CLEVELAND — Donald Trump lied repeatedly and brazenly during his first debate against Joe Biden — an ugly, off-the-rails affair.
What You Need To Know
- President Trump repeated false claims throughout the faceoff in Cleveland
- He lied about mail-in ballot fraud, misrepresented Hunter Biden's business dealings
- Biden dodged a Supreme Court question, exaggerated Trump nominee's stance on Obamacare
“Now, now, wait! Gentlemen! gentlemen!" debate moderator and Fox News host Chris Wallace pleaded at one point as the candidates shouted over each other.
Biden, for his part, spun facts and dodged questions.
But the president’s performance Tuesday in Cleveland was in a different league: one of misinformation and misrepresentation.
It included his long-standing allegation that mail-in voting is rigged and fraudulent.
“They found them in creeks. They found some with the name Trump, just happened to have the name Trump, just the other day in a wastepaper basket," Trump said, adding: “Take a look at West Virginia. Mailmen selling ballots. They’re being sold. They’re being dumped in rivers.

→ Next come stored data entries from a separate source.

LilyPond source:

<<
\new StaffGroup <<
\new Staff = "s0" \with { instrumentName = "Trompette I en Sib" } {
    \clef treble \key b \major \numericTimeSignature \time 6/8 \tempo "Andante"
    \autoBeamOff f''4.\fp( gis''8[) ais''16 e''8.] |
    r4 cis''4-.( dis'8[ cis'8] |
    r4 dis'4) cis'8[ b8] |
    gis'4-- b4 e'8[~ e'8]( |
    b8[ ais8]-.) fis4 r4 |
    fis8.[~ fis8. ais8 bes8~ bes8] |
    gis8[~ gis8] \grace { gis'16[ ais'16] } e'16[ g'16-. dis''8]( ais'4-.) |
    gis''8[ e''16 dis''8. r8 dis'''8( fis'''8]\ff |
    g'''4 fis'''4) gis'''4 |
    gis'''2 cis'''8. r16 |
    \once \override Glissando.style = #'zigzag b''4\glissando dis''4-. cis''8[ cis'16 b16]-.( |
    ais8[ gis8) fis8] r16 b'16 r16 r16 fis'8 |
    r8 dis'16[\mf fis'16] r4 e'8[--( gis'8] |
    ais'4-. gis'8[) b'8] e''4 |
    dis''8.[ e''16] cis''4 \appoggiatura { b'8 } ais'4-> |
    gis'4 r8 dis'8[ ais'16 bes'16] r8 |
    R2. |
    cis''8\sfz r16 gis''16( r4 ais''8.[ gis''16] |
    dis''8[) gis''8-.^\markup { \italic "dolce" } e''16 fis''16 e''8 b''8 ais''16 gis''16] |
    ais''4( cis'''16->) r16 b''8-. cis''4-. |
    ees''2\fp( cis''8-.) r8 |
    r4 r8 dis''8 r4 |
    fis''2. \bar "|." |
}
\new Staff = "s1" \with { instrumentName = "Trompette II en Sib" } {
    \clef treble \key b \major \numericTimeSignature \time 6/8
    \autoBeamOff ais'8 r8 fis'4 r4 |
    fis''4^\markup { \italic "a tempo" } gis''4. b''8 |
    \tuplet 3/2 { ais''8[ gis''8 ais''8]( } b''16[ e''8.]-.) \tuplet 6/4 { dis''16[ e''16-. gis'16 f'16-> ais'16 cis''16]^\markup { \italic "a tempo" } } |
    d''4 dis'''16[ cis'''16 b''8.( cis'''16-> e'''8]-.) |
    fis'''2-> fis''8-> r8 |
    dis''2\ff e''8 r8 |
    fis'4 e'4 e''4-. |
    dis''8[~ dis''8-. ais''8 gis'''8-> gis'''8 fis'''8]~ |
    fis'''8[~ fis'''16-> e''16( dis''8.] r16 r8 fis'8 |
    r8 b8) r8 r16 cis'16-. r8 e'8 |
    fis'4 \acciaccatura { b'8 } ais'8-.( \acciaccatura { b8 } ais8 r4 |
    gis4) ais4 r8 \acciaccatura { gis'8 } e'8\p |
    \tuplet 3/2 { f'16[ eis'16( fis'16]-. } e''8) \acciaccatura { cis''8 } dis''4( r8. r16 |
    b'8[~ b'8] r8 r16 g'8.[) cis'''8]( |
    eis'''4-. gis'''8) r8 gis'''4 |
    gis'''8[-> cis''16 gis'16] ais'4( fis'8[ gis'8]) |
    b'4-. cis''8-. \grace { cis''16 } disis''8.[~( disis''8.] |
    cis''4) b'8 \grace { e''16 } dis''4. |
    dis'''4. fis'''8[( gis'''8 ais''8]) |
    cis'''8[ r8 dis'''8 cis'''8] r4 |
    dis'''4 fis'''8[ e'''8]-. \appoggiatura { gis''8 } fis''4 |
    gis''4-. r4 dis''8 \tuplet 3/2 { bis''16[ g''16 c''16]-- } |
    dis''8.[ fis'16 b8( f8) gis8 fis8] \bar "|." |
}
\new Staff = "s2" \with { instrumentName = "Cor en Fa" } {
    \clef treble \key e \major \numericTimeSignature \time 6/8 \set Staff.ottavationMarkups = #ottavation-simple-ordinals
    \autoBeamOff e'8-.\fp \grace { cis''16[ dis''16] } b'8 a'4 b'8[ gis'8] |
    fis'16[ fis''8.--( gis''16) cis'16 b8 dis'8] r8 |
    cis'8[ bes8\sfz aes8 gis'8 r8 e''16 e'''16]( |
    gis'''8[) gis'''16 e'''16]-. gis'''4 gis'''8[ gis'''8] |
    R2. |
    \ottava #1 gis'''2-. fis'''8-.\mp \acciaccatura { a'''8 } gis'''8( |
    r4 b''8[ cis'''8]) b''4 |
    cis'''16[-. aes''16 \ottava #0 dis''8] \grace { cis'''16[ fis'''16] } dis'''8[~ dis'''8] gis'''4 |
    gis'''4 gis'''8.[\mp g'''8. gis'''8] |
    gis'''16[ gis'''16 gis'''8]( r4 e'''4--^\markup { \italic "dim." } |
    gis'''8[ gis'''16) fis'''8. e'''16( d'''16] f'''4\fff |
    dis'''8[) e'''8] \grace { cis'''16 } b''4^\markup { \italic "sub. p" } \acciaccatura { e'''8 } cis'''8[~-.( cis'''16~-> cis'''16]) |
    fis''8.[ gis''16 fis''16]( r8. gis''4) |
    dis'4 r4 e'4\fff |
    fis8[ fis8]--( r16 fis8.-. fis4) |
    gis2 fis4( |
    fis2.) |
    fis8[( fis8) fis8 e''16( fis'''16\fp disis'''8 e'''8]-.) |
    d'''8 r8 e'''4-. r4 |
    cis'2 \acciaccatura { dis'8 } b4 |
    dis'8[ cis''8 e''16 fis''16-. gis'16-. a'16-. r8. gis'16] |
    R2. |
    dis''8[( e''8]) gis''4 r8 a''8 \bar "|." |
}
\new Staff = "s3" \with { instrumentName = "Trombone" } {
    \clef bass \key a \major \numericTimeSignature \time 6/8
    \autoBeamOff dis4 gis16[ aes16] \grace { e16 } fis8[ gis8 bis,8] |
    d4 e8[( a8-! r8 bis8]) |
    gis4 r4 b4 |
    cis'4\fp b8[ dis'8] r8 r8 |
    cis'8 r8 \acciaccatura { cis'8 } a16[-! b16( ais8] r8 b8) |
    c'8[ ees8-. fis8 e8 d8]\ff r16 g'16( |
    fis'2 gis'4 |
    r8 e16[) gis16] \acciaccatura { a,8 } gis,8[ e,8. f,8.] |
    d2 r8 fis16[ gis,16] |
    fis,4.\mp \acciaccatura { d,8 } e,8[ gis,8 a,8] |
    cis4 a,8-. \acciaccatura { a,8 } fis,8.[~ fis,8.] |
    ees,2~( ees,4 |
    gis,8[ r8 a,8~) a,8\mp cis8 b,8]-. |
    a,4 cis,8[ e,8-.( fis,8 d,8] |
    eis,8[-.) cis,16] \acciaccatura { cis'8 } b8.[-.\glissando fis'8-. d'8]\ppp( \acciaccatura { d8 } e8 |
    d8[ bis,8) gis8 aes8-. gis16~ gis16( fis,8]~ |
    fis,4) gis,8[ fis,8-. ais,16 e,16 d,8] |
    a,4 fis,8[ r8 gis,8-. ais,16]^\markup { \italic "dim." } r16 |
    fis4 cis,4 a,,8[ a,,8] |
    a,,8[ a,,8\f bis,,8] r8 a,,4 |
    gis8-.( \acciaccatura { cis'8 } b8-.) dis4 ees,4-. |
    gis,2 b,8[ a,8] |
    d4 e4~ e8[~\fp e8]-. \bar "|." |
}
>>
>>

While nine military ballots — including seven votes for Trump — were found improperly discarded in Pennsylvania, there is no evidence of widespread fraud.
Nor is there proof to back up claims of ballots in creeks and rivers or mail carriers selling ballots.
A mail carrier in West Virginia in July did plead guilty to fraud for altering eight ballot-request forms, changing five applicants’ parties from Democratic to Republican.
Trump also went after Biden’s son, Hunter: “The mayor of Moscow’s wife gave your son $3.5 million. What’d he do to deserve it?” he said.
The alleged transfer to Hunter Biden’s firm was part of a report by Republican-led Senate committees that showed perceived conflicts of interest but no evidence of wrongdoing or impact on U.S. policy.
During the debate, Joe Biden dodged a question on whether he backs expanding the size of the Supreme Court and then exaggerated a stance taken by Trump's recent nominee, Amy Coney Barrett.
“But she’s written before she went on the bench, which is her right, that she thinks the Affordable Care Act is not constitutional," Biden said.
While Barrett questioned the legal premise of Chief Justice John Roberts’ 2012 decision to uphold a tenant of Obamacare, she has not taken a public position on the constitutionality of the whole law.
Meanwhile, Trump was asked about his reported tax avoidance: “I paid millions of dollars in taxes, millions of dollars of income tax,” he said.
A New York Times report found Trump paid just $750 in federal income taxes in 2016 and 2017.
Though he’s said he took advantage of depreciation and credits and his surrogates have noted he pays other types of taxes, Trump hasn't released his tax returns as proof.